- **What you should do**
Leave out the pictures and print the records below exactly.
[[ The data, beginning ]]
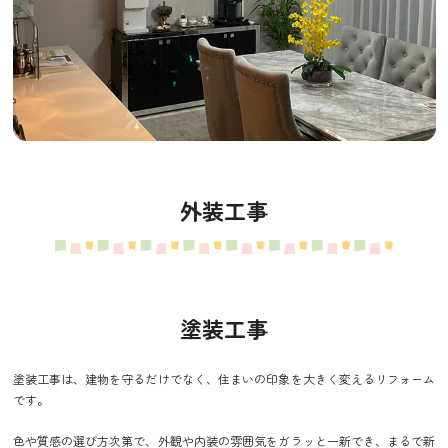
外装工事
塗装工事
塗装工事は、建物を守るだけでなく、住まいの印象を大きく変えるリフォーム
です。
色や質感の選び方次第で、外観や内装の雰囲気をガラッと一新でき、まるで新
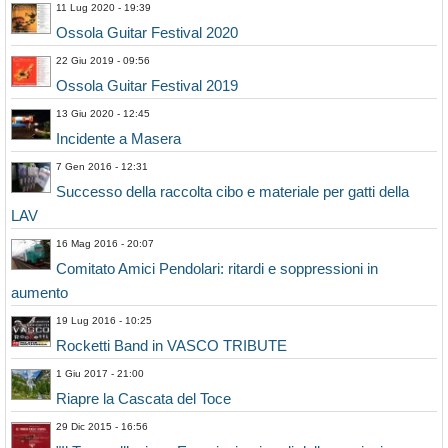
11 Lug 2020 - 19:39
Ossola Guitar Festival 2020
22 Giu 2019 - 09:56
Ossola Guitar Festival 2019
13 Giu 2020 - 12:45
Incidente a Masera
7 Gen 2016 - 12:31
Successo della raccolta cibo e materiale per gatti della
LAV
16 Mag 2016 - 20:07
Comitato Amici Pendolari: ritardi e soppressioni in
aumento
19 Lug 2016 - 10:25
Rocketti Band in VASCO TRIBUTE
1 Giu 2017 - 21:00
Riapre la Cascata del Toce
29 Dic 2015 - 16:56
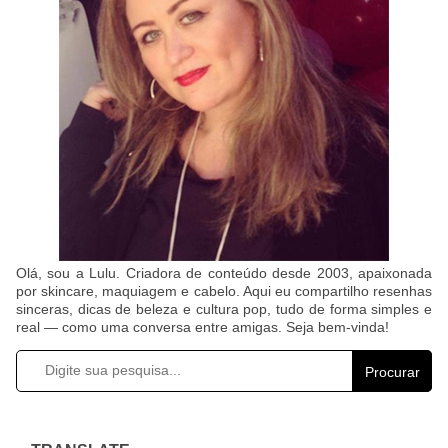
Olá, sou a Lulu. Criadora de conteúdo desde 2003, apaixonada
por skincare, maquiagem e cabelo. Aqui eu compartilho resenhas
sinceras, dicas de beleza e cultura pop, tudo de forma simples e
real — como uma conversa entre amigas. Seja bem-vinda!
Procurar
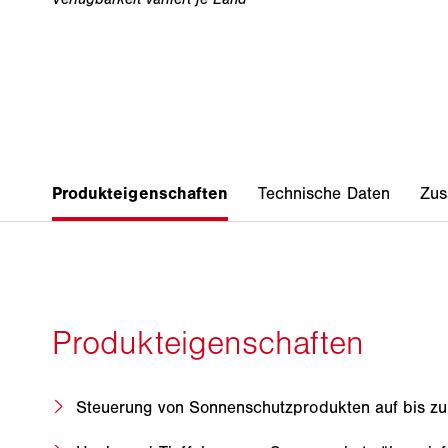
Steuerung von Sonnenschutzprodukten auf bis zu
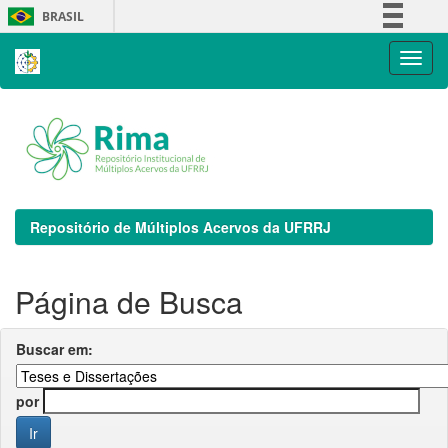
Skip
BRASIL
navigation
Simplifique!
Comunica BR
Participe
Acesso à informação
Legislação
Canais
Repositório de Múltiplos Acervos da UFRRJ
Página de Busca
Buscar em:
por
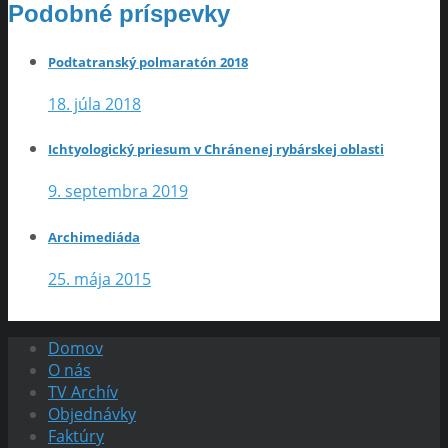
Podobné príspevky
Podtatranský polmaratón 2018
18. júla 2018
Ichtyologický priesum v Chránenej rybárskej oblasti
9. septembra 2019
Archimediáda
25. mája 2015
Domov
O nás
TV Archív
Objednávky
Faktúry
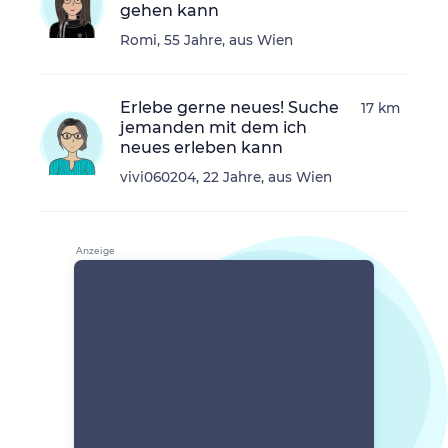
gehen kann
Romi, 55 Jahre, aus Wien
Erlebe gerne neues! Suche
17 km
jemanden mit dem ich
neues erleben kann
vivi060204, 22 Jahre, aus Wien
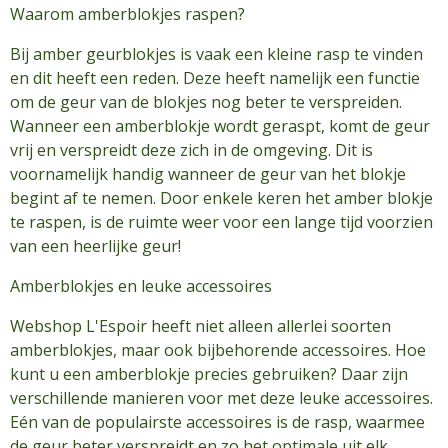
Waarom amberblokjes raspen?
Bij amber geurblokjes is vaak een kleine rasp te vinden
en dit heeft een reden. Deze heeft namelijk een functie
om de geur van de blokjes nog beter te verspreiden.
Wanneer een amberblokje wordt geraspt, komt de geur
vrij en verspreidt deze zich in de omgeving. Dit is
voornamelijk handig wanneer de geur van het blokje
begint af te nemen. Door enkele keren het amber blokje
te raspen, is de ruimte weer voor een lange tijd voorzien
van een heerlijke geur!
Amberblokjes en leuke accessoires
Webshop L'Espoir heeft niet alleen allerlei soorten
amberblokjes, maar ook bijbehorende accessoires. Hoe
kunt u een amberblokje precies gebruiken? Daar zijn
verschillende manieren voor met deze leuke accessoires.
Eén van de populairste accessoires is de rasp, waarmee
de geur beter verspreidt en zo het optimale uit elk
[[ The data, end ]]
- **Output of the exercise**
外装工事
塗装工事
塗装工事は、建物を守るだけでなく、住まいの印象を大きく変えるリフォーム
です。
色や質感の選び方次第で、外観や内装の雰囲気をガラッと一新でき、まるで新
11 Lug 2020 - 19:39
Ossola Guitar Festival 2020
22 Giu 2019 - 09:56
Ossola Guitar Festival 2019
13 Giu 2020 - 12:45
Incidente a Masera
7 Gen 2016 - 12:31
Successo della raccolta cibo e materiale per gatti della
LAV
16 Mag 2016 - 20:07
Comitato Amici Pendolari: ritardi e soppressioni in
aumento
19 Lug 2016 - 10:25
Rocketti Band in VASCO TRIBUTE
1 Giu 2017 - 21:00
Riapre la Cascata del Toce
29 Dic 2015 - 16:56
Olá, sou a Lulu. Criadora de conteúdo desde 2003, apaixonada
por skincare, maquiagem e cabelo. Aqui eu compartilho resenhas
sinceras, dicas de beleza e cultura pop, tudo de forma simples e
real — como uma conversa entre amigas. Seja bem-vinda!
Procurar
Steuerung von Sonnenschutzprodukten auf bis zu
Skip
BRASIL
navigation
Simplifique!
Comunica BR
Participe
Acesso à informação
Legislação
Canais
Repositório de Múltiplos Acervos da UFRRJ
Página de Busca
Buscar em:
por
Podobné príspevky
Podtatranský polmaratón 2018
18. júla 2018
Ichtyologický priesum v Chránenej rybárskej oblasti
9. septembra 2019
Archimediáda
25. mája 2015
Domov
O nás
TV Archív
Objednávky
Faktúry
gehen kann
Romi, 55 Jahre, aus Wien
Erlebe gerne neues! Suche
17 km
jemanden mit dem ich
neues erleben kann
vivi060204, 22 Jahre, aus Wien
Waarom amberblokjes raspen?
Bij amber geurblokjes is vaak een kleine rasp te vinden
en dit heeft een reden. Deze heeft namelijk een functie
om de geur van de blokjes nog beter te verspreiden.
Wanneer een amberblokje wordt geraspt, komt de geur
vrij en verspreidt deze zich in de omgeving. Dit is
voornamelijk handig wanneer de geur van het blokje
begint af te nemen. Door enkele keren het amber blokje
te raspen, is de ruimte weer voor een lange tijd voorzien
van een heerlijke geur!
Amberblokjes en leuke accessoires
Webshop L'Espoir heeft niet alleen allerlei soorten
amberblokjes, maar ook bijbehorende accessoires. Hoe
kunt u een amberblokje precies gebruiken? Daar zijn
verschillende manieren voor met deze leuke accessoires.
Eén van de populairste accessoires is de rasp, waarmee
de geur beter verspreidt en zo het optimale uit elk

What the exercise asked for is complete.